Sparse Bayesian Multidimensional Item Response Theory

Multivariate Item Response Theory (MIRT) is sought-after widely by applied researchers looking for interpretable (sparse) explanations underlying response patterns in questionnaire data. There is, however, an unmet demand for such sparsity discovery tools in practice. Our paper develops a Bayesian platform for binary and ordinal item MIRT which requires minimal tuning and scales well on large datasets due to its parallelizable features. Bayesian methodology for MIRT models has traditionally relied on MCMC simulation, which cannot only be slow in practice, but also often renders exact sparsity recovery impossible without additional thresholding. In this work, we develop a scalable Bayesian EM algorithm to estimate sparse factor loadings from mixed continuous, binary, and ordinal item responses. We address the seemingly insurmountable problem of unknown latent factor dimensionality with tools from Bayesian nonparametrics which enable estimating the number of factors. Rotations to sparsity through parameter expansion further enhance convergence and interpretability without identifiability constraints. In our simulation study, we show that our method reliably recovers both the factor dimensionality as well as the latent structure on high-dimensional synthetic data even for small samples. We demonstrate the practical usefulness of our approach on three datasets: an educational assessment dataset, a quality-of-life measurement dataset, and a bio-behavioral dataset. All demonstrations show that our tool yields interpretable estimates, facilitating interesting discoveries that might otherwise go unnoticed under a pure confirmatory factor analysis setting.

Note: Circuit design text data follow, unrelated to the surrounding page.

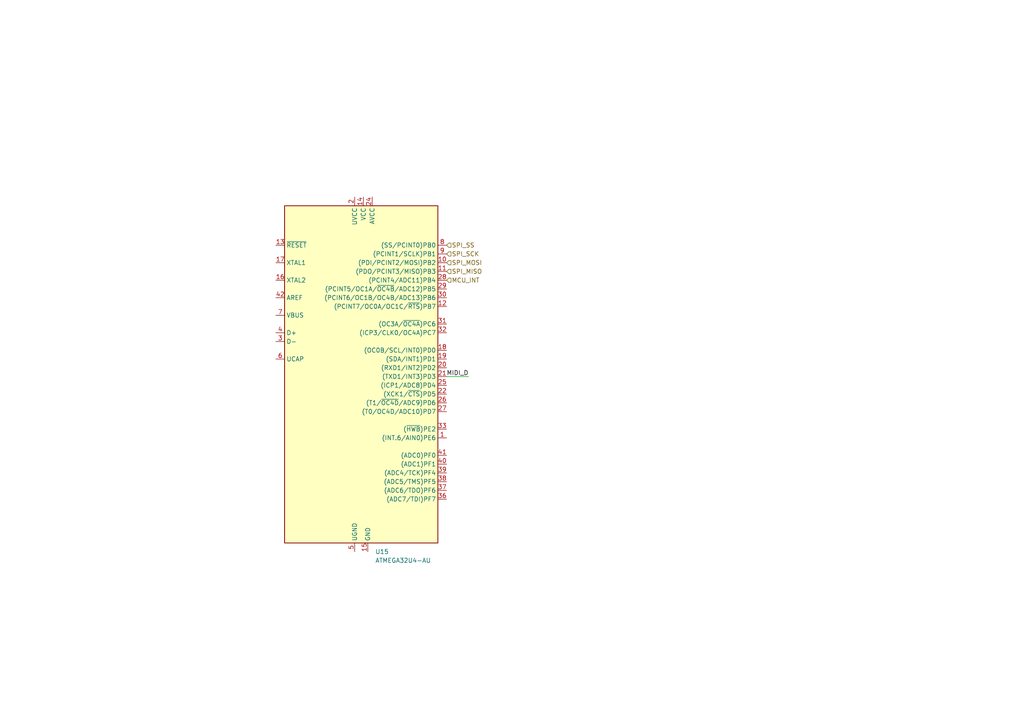
<source format=kicad_sch>
(kicad_sch
	(version 20250114)
	(generator "eeschema")
	(generator_version "9.0")
	(uuid "15aab6c4-11ab-46a7-998a-dbfaebfdf995")
	(paper "A4")
	
	(wire
		(pts
			(xy 129.54 109.22) (xy 135.89 109.22)
		)
		(stroke
			(width 0)
			(type default)
		)
		(uuid "d0a2245e-2420-47fb-bd13-d5bb23aa4369")
	)
	(label "MIDI_D"
		(at 135.89 109.22 180)
		(effects
			(font
				(size 1.27 1.27)
			)
			(justify right bottom)
		)
		(uuid "af3502a2-bd1b-4d0a-a906-da8faf0fe3a6")
	)
	(hierarchical_label "SPI_MOSI"
		(shape input)
		(at 129.54 76.2 0)
		(effects
			(font
				(size 1.27 1.27)
			)
			(justify left)
		)
		(uuid "1f9a55fd-23b3-42bb-bb71-1a7d325ca032")
	)
	(hierarchical_label "SPI_MISO"
		(shape input)
		(at 129.54 78.74 0)
		(effects
			(font
				(size 1.27 1.27)
			)
			(justify left)
		)
		(uuid "a07d3a1e-90db-40c8-a907-4bbb7921b097")
	)
	(hierarchical_label "SPI_SCK"
		(shape input)
		(at 129.54 73.66 0)
		(effects
			(font
				(size 1.27 1.27)
			)
			(justify left)
		)
		(uuid "b18e1a7f-3d8a-4718-b72e-7ad96465fef4")
	)
	(hierarchical_label "SPI_SS"
		(shape input)
		(at 129.54 71.12 0)
		(effects
			(font
				(size 1.27 1.27)
			)
			(justify left)
		)
		(uuid "d2a5f73f-3e7a-449d-9cb7-2997b0119e26")
	)
	(hierarchical_label "MCU_INT"
		(shape input)
		(at 129.54 81.28 0)
		(effects
			(font
				(size 1.27 1.27)
			)
			(justify left)
		)
		(uuid "f3f94cf1-8df1-4a25-9846-220f8318a436")
	)
	(symbol
		(lib_id "Symbols:ATMEGA32U4-AU")
		(at 105.41 106.68 0)
		(unit 1)
		(exclude_from_sim no)
		(in_bom yes)
		(on_board yes)
		(dnp no)
		(fields_autoplaced yes)
		(uuid "9529d8bc-37f2-4476-b956-5d1517f07e24")
		(property "Reference" "U15"
			(at 108.8233 160.02 0)
			(effects
				(font
					(size 1.27 1.27)
				)
				(justify left)
			)
		)
		(property "Value" "ATMEGA32U4-AU"
			(at 108.8233 162.56 0)
			(effects
				(font
					(size 1.27 1.27)
				)
				(justify left)
			)
		)
		(property "Footprint" "Footprints:ATMEGA32U4-AU"
			(at 105.41 106.68 0)
			(effects
				(font
					(size 1.27 1.27)
				)
				(hide yes)
			)
		)
		(property "Datasheet" ""
			(at 105.41 106.68 0)
			(effects
				(font
					(size 1.27 1.27)
				)
				(hide yes)
			)
		)
		(property "Description" ""
			(at 105.41 106.68 0)
			(effects
				(font
					(size 1.27 1.27)
				)
				(hide yes)
			)
		)
		(pin "34"
			(uuid "1125040a-ef7e-4c6a-99d6-11a5c6196b6f")
		)
		(pin "2"
			(uuid "32afabe5-bfa7-496b-8739-adf957f79b17")
		)
		(pin "15"
			(uuid "2d377aa0-7ba0-4100-9137-3e794cb5ca5d")
		)
		(pin "24"
			(uuid "55af60a3-f8ba-4ee6-9334-059f444bc944")
		)
		(pin "44"
			(uuid "f1a982b2-0cdd-47ac-a7b3-e8ba101b690f")
		)
		(pin "8"
			(uuid "9ce21072-55df-4930-915f-6e296de9e109")
		)
		(pin "9"
			(uuid "a324b54d-72dc-40de-940b-bfd32e4772c7")
		)
		(pin "10"
			(uuid "d96278b9-6dae-454b-813d-1620885bcd85")
		)
		(pin "5"
			(uuid "5ac481c4-69be-4760-8efa-3b5df4eb1b97")
		)
		(pin "42"
			(uuid "dc8cdef5-a2a3-426c-857f-ed10c73baddd")
		)
		(pin "4"
			(uuid "f54ded8e-ce40-4d70-8134-45330cc99238")
		)
		(pin "3"
			(uuid "bed048d8-4c60-4d44-aac2-514153a17c50")
		)
		(pin "7"
			(uuid "ade8f481-8275-4c59-bb95-837e21ab101c")
		)
		(pin "17"
			(uuid "00653bfe-59d3-412b-a74a-634ddf8d80e5")
		)
		(pin "13"
			(uuid "25352fdb-1dbb-43de-9f73-401e51e33ce5")
		)
		(pin "16"
			(uuid "da9873e6-9485-42ca-b51a-55439e65f924")
		)
		(pin "20"
			(uuid "2eada385-a6c8-4cf4-a909-bca886cfcb0a")
		)
		(pin "21"
			(uuid "4e7fc3e3-4235-431e-80cd-56916683dac3")
		)
		(pin "25"
			(uuid "7758d1b7-c896-444f-af92-92e68559b28e")
		)
		(pin "22"
			(uuid "b375512d-0a18-4792-9ebb-4e6f43f7d8fa")
		)
		(pin "26"
			(uuid "b1f72b97-9a4b-4cb7-aa11-3cf61bba0aa2")
		)
		(pin "27"
			(uuid "85bfe6fa-396b-43bd-9e6e-29724649e745")
		)
		(pin "33"
			(uuid "0918c0a3-acfb-4092-83f7-60839cdda5ad")
		)
		(pin "1"
			(uuid "78f8c901-e574-4e1b-b730-b0b3b154256a")
		)
		(pin "41"
			(uuid "6dfa2c86-74f5-4add-8068-fd4cdef8c12a")
		)
		(pin "40"
			(uuid "192ca256-d94a-4708-b16a-cf15c03bd9b9")
		)
		(pin "39"
			(uuid "61c98c9e-be70-4601-b0c3-f68a90304a26")
		)
		(pin "38"
			(uuid "c6ebc15e-ee43-4480-a286-1e417f6e5c28")
		)
		(pin "37"
			(uuid "e0cafb1a-6fd1-4d8f-91c5-1f1649597e33")
		)
		(pin "36"
			(uuid "cd434b8f-6917-46b9-81b6-9d34644c6384")
		)
		(pin "11"
			(uuid "aefa0055-09a0-4a1d-a6c1-a6d0610409e2")
		)
		(pin "28"
			(uuid "ba84189b-2d0e-40e7-a0fd-ff20c1054176")
		)
		(pin "14"
			(uuid "c9aae1f3-31d1-4959-993d-9bb47a11a68a")
		)
		(pin "29"
			(uuid "e74c6e41-76ba-44eb-b609-65f2d1363081")
		)
		(pin "30"
			(uuid "812a84e8-a083-4cc2-9f4e-e4eb32946697")
		)
		(pin "12"
			(uuid "3a32e541-7c1e-4cc1-af40-ccde21958b43")
		)
		(pin "31"
			(uuid "5c8d5b9f-4597-4cfc-a138-7dff69b6e2fa")
		)
		(pin "32"
			(uuid "aaa0b788-3f6c-462e-a499-ca6f6d627c2e")
		)
		(pin "18"
			(uuid "5b09e9c5-5fde-4e5f-944c-0a837dbb9cfb")
		)
		(pin "19"
			(uuid "f83f533c-5cbe-4b1f-b93d-64f59d22344f")
		)
		(pin "6"
			(uuid "97bcf3a7-9dbd-4614-a3a0-f573781b076b")
		)
		(instances
			(project ""
				(path "/de43e009-b04c-42c1-b131-cdc664039a0d/65694d34-2946-48e5-a5ba-19c1727ab9b1"
					(reference "U15")
					(unit 1)
				)
			)
		)
	)
)

</source>
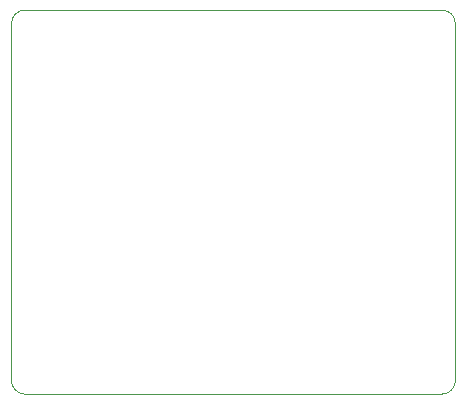
<source format=gbr>
%TF.GenerationSoftware,KiCad,Pcbnew,(5.1.5)-3*%
%TF.CreationDate,2020-10-03T13:17:45-05:00*%
%TF.ProjectId,BPS-ShuntResistorPCB,4250532d-5368-4756-9e74-526573697374,rev?*%
%TF.SameCoordinates,Original*%
%TF.FileFunction,Profile,NP*%
%FSLAX46Y46*%
G04 Gerber Fmt 4.6, Leading zero omitted, Abs format (unit mm)*
G04 Created by KiCad (PCBNEW (5.1.5)-3) date 2020-10-03 13:17:45*
%MOMM*%
%LPD*%
G04 APERTURE LIST*
%TA.AperFunction,Profile*%
%ADD10C,0.050000*%
%TD*%
G04 APERTURE END LIST*
D10*
X143510000Y-73406000D02*
G75*
G02X144653000Y-72263000I1143000J0D01*
G01*
X144653000Y-104775000D02*
G75*
G02X143510000Y-103632000I0J1143000D01*
G01*
X181102000Y-103632000D02*
G75*
G02X179959000Y-104775000I-1143000J0D01*
G01*
X179959000Y-72263000D02*
G75*
G02X181102000Y-73406000I0J-1143000D01*
G01*
X179959000Y-104775000D02*
X144653000Y-104775000D01*
X181102000Y-73406000D02*
X181102000Y-103632000D01*
X143510000Y-73406000D02*
X143510000Y-103632000D01*
X144653000Y-72263000D02*
X179959000Y-72263000D01*
M02*

</source>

翻译：多维项目反应理论（MIRT）因其能为问卷数据中的反应模式提供可解释（稀疏）的潜在解释而备受应用研究者青睐。然而，实践中此类稀疏性发现工具的需求尚未得到充分满足。本文为二元与有序项目MIRT开发了一个贝叶斯平台，该平台需要极少的调参，并因其可并行化特性而能良好地扩展到大型数据集。传统的MIRT模型贝叶斯方法依赖于MCMC模拟，这不仅在实践中可能速度缓慢，而且若不进行额外的阈值处理，通常无法实现精确的稀疏性恢复。在本工作中，我们开发了一种可扩展的贝叶斯EM算法，用于从混合的连续、二元及有序项目反应中估计稀疏因子载荷。我们利用贝叶斯非参数方法中的工具解决了潜因子维度未知这一看似难以克服的问题，从而能够估计因子数量。通过参数扩展实现的稀疏旋转进一步增强了收敛性和可解释性，且无需施加可识别性约束。在我们的模拟研究中，我们表明即使在样本量较小的情况下，我们的方法也能在高维合成数据上可靠地恢复因子维度及潜在结构。我们在三个数据集上展示了本方法的实际效用：一个教育评估数据集、一个生活质量测量数据集以及一个生物行为数据集。所有实例均表明，我们的工具能产生可解释的估计，促进在纯验证性因子分析设定下可能被忽视的有趣发现。